DATA FOR PROCESSING.
::::

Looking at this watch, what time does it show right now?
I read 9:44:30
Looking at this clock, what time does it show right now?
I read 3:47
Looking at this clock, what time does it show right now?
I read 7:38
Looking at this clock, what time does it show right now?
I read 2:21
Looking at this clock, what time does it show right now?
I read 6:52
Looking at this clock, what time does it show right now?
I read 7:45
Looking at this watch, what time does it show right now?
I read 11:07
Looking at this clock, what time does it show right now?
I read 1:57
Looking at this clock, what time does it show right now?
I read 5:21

::::

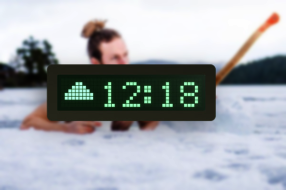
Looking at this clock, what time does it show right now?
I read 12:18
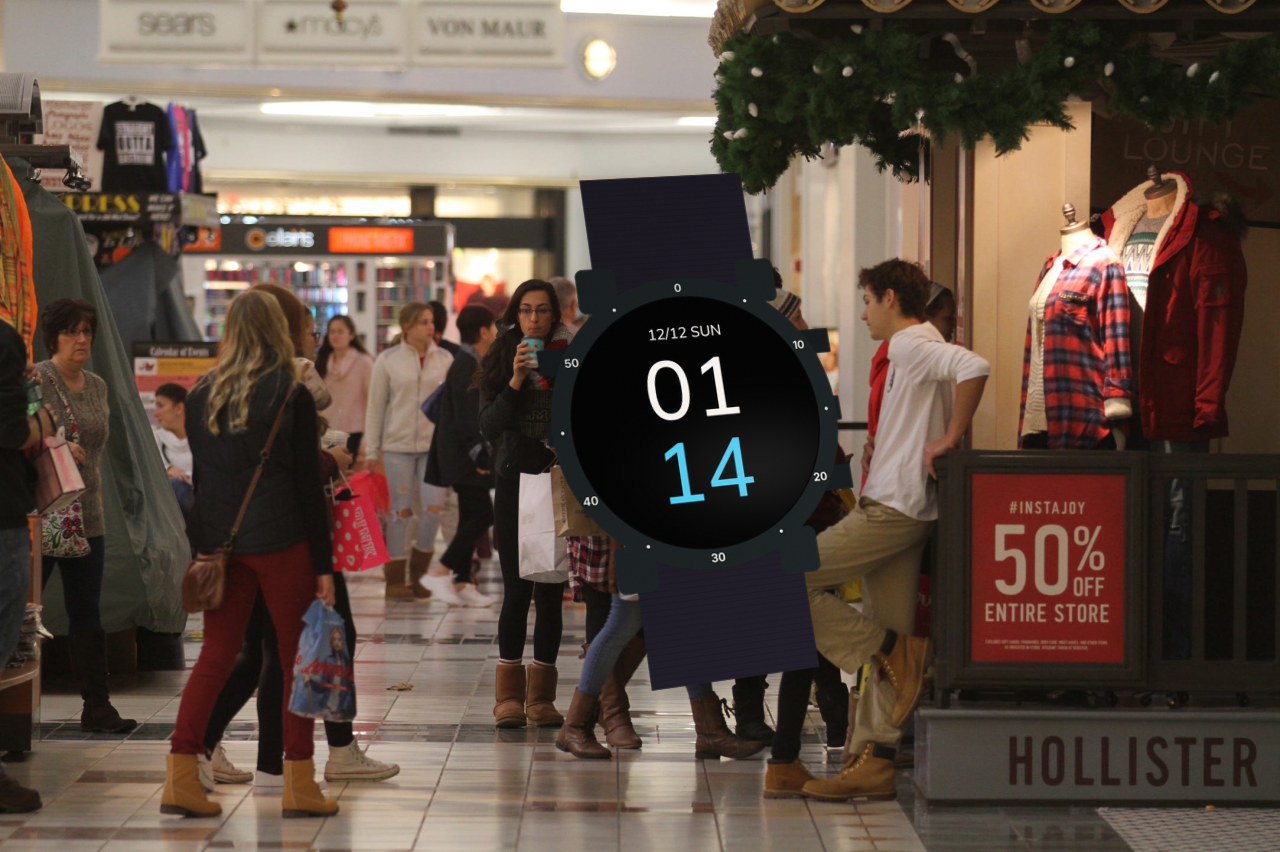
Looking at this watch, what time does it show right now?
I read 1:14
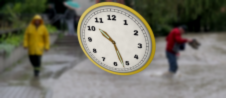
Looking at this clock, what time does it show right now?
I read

::::

THE REQUEST. Count how many lines in the records above contain the string "read", treating uppercase and lowercase as different, and reply with only that number.

FULL OUTPUT. 12